Quali sono le evidenze di efficacia nel bambino?

  • La melatonina si è dimostrata sicura ed efficace nei diversi studi sul jet-lag e sull’insonnia nei bambini, senza effetti collaterali. Dopo la revisione di molti studi la U.S. Agency for Healthcare Research and Quality ha concluso nel 2005 che la melatonina è sicura se usata per giorni o settimane. Circa il 15% dei pediatri in USA hanno prescritto la melatonina nei bambini con insonnia.
  • La maggior parte degli studi riguarda bambini con patologie neurologiche o psichiatriche (es. autismo, ADHD) o con cecità basandosi su una dimostrata o presunta alterata produzione di melatonina.
  • Tutti gli studi nei bambini hanno evidenziato un beneficio clinico con riduzione del tempo di addormentamento e dei risvegli notturni; si è riscontrato anche un miglioramento dell’umore e del comportamento diurno.

In quale tipo di disturbo del sonno è più utile?

In generale nell’insonnia del bambino, difficoltà di addormentamento e risvegli notturni multipli.

È sicura? Dà effetti collaterali?

Non sono stati riportati effetti collaterali di rilievo anche dopo 1-2 anni di somministrazione continuativa. 
Nessuna evidenza che la melatonina possa dare dipendenza.

La melatonina sembra essere sicura nei bambini anche dopo somministrazioni prolungate; non peggiora l’epilessia, non sembra causare variazioni dello sviluppo puberale ai dosaggi consigliati, né interferisce con la produzione della melatonina endogena.

Gli effetti collaterali più frequentemente riportati sono: sogni vividi, incubi, sonnolenza mattutina, cefalea, vertigini, nausea, dolori addominali, depressione transitoria (in genere questi effetti potrebbero verificarsi con dosi superiori a 8 mg/die).

Non è raccomandata in pazienti con disordini autoimmunitari.

Da che età?

Non ci sono studi specifici che valutino la somministrazione di melatonina nel primo anno di vita, ma vista la relativa assenza di effetti collaterali e il fatto che la produzione endogena non viene alterata si potrebbe consigliarne l’utilizzo anche dopo i 6 mesi di vita, alla stessa stregua degli antistaminici.

E a quale dosaggio?

La dose efficace varia tra 1-2 mg (nel primo anno di vita) fino ad arrivare ad una dose massima di 10 mg (in genere sopra i 5 anni); dosi superiori non producono beneficio.
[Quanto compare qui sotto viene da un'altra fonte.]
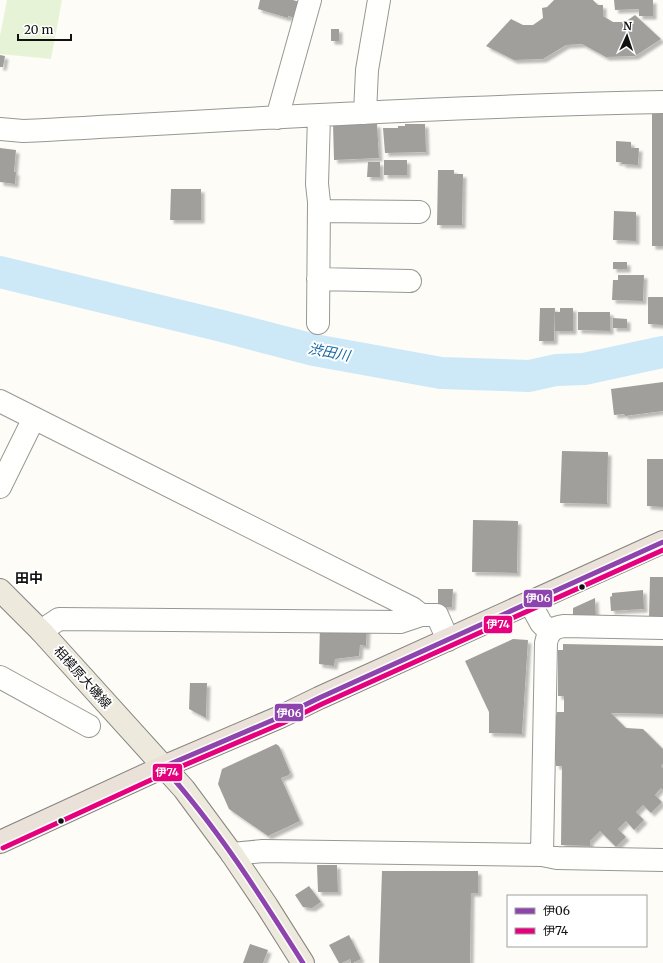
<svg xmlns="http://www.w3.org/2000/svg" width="663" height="963" viewBox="0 0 663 963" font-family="Merriweather,'Noto Sans JP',serif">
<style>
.green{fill:#e7f3d7}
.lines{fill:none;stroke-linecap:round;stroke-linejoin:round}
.river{stroke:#cde8f7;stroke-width:32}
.building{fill:#a19f9c;filter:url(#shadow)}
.minor-casing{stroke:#979795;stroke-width:24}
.major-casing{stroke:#858482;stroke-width:24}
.highway-casing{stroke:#858482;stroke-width:24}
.minor{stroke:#fffffe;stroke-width:22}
.major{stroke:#ede9dc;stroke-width:22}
.highway{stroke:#eae1d8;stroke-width:22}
.bus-1-casing{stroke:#fff;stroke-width:8}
.bus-2-casing{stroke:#fff;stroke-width:8}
.bus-1{stroke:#8e44ad;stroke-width:5}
.bus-2{stroke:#e5007d;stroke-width:5}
.bus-dot{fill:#111;stroke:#fff;stroke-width:1.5}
.labels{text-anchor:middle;stroke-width:4;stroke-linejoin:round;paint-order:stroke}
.street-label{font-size:13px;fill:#111;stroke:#fff}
.water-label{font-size:14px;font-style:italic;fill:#1768a6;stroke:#fff}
.neighbourhood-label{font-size:14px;font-weight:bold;fill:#111;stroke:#fff}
.line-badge{stroke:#fff;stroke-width:1.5}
.badge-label{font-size:11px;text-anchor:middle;font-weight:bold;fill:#fff}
</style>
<defs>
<filter id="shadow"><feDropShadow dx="3.5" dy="3.5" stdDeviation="1" flood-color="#0004"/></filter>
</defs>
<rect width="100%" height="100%" fill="#fdfcf7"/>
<path class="green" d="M7 0H62L51 59 0 54V36Z"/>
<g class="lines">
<path class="river" d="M0 272 222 326 314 350 441 373 529 376 556 370 584 369 663 352"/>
</g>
<path class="building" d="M260 0H293L300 2 295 18 288 16V18L258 9Z
M554 0H593L598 5H603V16L613 22H625L635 15 661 39 635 56 606 57 582 44 566 45 543 59 514 60 486 46 511 19 523 25H533L543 18 542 8 547 7Z
M614 0H653V16H639V9L615 10Z
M331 29H339V41H331Z
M0 55 5 56 3 67H0Z
M652 114H663V246H652Z
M333 124H377L379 158 334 160Z
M405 124H425L426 152 385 153 383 128H398V126H405Z
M616 141 631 142V148H639L638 165 622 164V162H616Z
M0 148 16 150 14 172H16L15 184 0 182Z
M384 160H407V175H384Z
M368 162H380V177H367Z
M438 170H454V174H463L462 225H437Z
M171 189H201V220H170Z
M614 211 636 212V241L613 240Z
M613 262H627V269H613Z
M618 275H644L643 301 612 300 613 280H618Z
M648 297H663V325L648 324Z
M540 308H555L554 341H539Z
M560 308H573V331H555V312H560Z
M578 312H610V331L578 330Z
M613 318 627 319V328H613Z
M663 382V411L625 416 624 414 614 415 611 389Z
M562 451 608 452 607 504 560 503Z
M647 459H663V507L647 506Z
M473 520 518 521 517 573 472 572Z
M650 577H663V618H649Z
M438 589H453L452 607H438Z
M643 590 644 609 611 611 610 597 612 596V593Z
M595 598 596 619 573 618V608Z
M320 625 367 628 366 646 360 645 359 656 335 659 334 666 319 664Z
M513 639 528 640 522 734 489 733V712L465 661Z
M563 644 663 646V714L611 713 626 728 643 729 663 749V764L661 766 663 768V790L661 788 655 795 662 802 651 813 643 805 636 812 644 820 634 830 626 821 618 829 626 837 616 847 600 831 590 841V846L561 845 562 766H556L555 757V721L557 712H564V696H558V650H563Z
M190 683H207L206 718 189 709Z
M276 744 279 746 290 772 289 775 281 778 300 821 268 836 229 809 218 784 222 769Z
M317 865H337L338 892H318Z
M382 871H478V893H471L470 963H379Z
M309 886 321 902 312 908 303 907 295 895Z
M349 935 361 959 353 963H351L350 959 342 963H339L329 945Z
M250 944 268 950 263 963H243Z"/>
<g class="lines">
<g class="minor-casing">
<path id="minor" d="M365 113 367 70 379 0
M277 118 310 0
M0 129 23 131C236 120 450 106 663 102
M319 211 419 212
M318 279 410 281
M318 323 319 202 317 184 319 116
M0 401 412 608 421 615H437L448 640
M0 487 34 418
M530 603 541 623 550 632
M41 631 59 619 400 622 421 615
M0 677 89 726
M232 854 263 851 542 855 546 643C548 632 554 627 564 626L663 628
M542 855 557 858 663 860"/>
</g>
<g class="major-casing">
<path id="major" d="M0 590 41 631 184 789 232 854 267 906 303 963"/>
</g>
<g class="highway-casing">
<path id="highway" d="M0 842 163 767 280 717 319 698 663 542"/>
</g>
<use href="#minor" class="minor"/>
<use href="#major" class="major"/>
<use href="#highway" class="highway"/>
<g class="bus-1-casing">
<path id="bus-1" d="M163 767 280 717 319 698 663 542
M163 767C217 827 260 895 303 963"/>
</g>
<g class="bus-2-casing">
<path id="bus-2" d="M3 848 166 773 283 723 322 704 663 550"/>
</g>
<use href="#bus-1" class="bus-1"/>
<use href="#bus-2" class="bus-2"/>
</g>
<g class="bus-dot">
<circle cx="582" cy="587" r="3.5"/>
<circle cx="61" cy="821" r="3.5"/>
</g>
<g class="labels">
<g class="street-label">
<text transform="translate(83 677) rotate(48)" y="5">相模原大磯線</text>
</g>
<g class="water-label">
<text transform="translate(329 352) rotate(11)" y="5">渋田川</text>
</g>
<g class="neighbourhood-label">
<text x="29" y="583">田中</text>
</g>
</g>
<g class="line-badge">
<rect x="523" y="589" width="30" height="19" rx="4" fill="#8e44ad"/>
<rect x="483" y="615" width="30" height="19" rx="4" fill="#e5007d"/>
<rect x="274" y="703" width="30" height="19" rx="4" fill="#8e44ad"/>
<rect x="152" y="763" width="31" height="19" rx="4" fill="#e5007d"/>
</g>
<g class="badge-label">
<text x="538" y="602">伊06</text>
<text x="498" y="628">伊74</text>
<text x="289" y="717">伊06</text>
<text x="167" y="776">伊74</text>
</g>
<rect x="507" y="895" width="140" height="52" fill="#ffffff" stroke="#a0a0a0"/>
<rect x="515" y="908" width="20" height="6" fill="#8e44ad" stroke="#a0a0a0"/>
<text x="543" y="915" font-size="12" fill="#111111">伊06</text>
<rect x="515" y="928" width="20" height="6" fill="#e5007d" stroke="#a0a0a0"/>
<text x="543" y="935" font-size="12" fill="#111111">伊74</text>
<g transform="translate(627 36) rotate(3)" stroke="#ffffff" stroke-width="3" paint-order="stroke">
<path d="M0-3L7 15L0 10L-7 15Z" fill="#111111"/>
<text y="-6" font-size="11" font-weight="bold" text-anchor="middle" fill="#111111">N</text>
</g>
<path d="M18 34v6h53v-6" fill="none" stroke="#111111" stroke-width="2"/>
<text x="24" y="34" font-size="12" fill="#111111" stroke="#ffffff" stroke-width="3" paint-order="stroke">20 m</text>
</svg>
Va somministrata 30-60 minuti prima dell’addormentamento. La superiore efficacia della formulazione a rilascio controllato non è stata dimostrata.

Per quanto tempo?

In genere nell’insonnia del bambino piccolo è consigliabile fare cicli di un mese, mentre in quei bambini con insonnia cronica, specie se associati a disturbi neurologici e psichiatrici, si può consigliare una somministrazione a più lungo termine.